Рано утром на Петрозаводском аэродроме Данченко встретил судебно-медицинский эксперт Чесноков. Это был маленький, полный, очень подвижный человек неопределенного возраста. Польщенный неожиданным вниманием к своему докладу, Чесноков, забегая то с одной стороны, то с другой, без умолку говорил, и пока они сели в машину, успел рассказать многое.

Данченко отказался от предложенного Чесноковым завтрака и настоял на том, чтобы, несмотря на ранний час, они прямо с аэродрома направились в институт.

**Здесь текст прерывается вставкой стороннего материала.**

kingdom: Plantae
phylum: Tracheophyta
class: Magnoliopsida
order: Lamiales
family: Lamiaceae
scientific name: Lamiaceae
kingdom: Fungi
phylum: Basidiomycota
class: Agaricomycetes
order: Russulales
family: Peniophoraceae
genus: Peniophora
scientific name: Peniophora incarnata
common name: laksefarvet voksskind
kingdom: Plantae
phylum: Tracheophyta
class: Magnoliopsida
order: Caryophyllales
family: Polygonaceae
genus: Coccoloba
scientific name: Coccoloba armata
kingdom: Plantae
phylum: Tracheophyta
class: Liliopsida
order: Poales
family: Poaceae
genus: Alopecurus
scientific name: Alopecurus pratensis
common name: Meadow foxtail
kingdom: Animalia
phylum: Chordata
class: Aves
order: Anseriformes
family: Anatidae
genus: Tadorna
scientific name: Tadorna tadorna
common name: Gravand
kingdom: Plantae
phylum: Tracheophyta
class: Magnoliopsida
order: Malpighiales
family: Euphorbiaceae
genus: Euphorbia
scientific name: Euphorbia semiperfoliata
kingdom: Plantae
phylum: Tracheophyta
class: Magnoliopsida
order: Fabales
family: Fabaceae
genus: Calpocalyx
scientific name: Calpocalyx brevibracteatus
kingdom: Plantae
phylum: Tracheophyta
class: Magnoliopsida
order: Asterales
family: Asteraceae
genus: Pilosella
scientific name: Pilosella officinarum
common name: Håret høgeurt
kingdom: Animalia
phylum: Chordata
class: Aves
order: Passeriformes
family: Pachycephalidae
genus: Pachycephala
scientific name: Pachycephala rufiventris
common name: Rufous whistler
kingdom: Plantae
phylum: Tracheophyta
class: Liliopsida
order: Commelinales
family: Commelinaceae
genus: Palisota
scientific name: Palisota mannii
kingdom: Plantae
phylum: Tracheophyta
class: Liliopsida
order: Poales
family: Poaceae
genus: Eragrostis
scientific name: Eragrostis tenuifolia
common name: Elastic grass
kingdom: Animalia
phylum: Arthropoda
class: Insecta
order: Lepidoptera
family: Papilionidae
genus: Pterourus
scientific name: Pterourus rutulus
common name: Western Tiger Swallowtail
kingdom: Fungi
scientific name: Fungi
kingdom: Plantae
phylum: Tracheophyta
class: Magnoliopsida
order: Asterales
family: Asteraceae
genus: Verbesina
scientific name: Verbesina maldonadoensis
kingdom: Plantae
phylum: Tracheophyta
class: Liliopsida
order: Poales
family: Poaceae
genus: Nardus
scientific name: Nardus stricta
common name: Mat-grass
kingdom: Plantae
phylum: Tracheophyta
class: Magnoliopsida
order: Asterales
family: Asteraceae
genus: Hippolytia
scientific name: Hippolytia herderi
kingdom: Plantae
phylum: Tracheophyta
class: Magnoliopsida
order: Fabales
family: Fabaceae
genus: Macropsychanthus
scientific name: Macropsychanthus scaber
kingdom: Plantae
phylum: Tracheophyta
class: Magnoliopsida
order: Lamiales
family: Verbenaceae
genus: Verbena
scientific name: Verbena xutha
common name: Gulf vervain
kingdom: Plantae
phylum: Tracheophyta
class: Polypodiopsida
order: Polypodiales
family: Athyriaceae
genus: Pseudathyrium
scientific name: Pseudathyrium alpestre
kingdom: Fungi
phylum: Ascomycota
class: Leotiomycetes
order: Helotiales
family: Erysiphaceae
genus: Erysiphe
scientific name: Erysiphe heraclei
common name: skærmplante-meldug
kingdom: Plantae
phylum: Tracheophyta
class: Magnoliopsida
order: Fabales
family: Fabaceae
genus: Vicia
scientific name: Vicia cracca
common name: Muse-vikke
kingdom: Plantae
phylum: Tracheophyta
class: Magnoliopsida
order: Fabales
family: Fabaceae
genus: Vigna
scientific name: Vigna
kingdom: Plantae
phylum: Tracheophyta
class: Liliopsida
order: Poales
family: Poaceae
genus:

Акты экспертизы, обстоятельный протокол первичного осмотра и материалы следствия, полученные Данченко в областной прокуратуре, позволили установить все обстоятельства дела:

Девятого января этого года П. Д. Макасов, служащий Кировской железной дороги, проживающий в станционном поселке Малые Реболы, направился на рыбную ловлю. Прорубь, пробитую во льду, затянуло ледком. Макасов обрубил топором края проруби и решил осколки льда выбросить на поверхность. Когда рыболов приподнял пешней край льда, он увидел обезображенное, распухшее лицо утопленника…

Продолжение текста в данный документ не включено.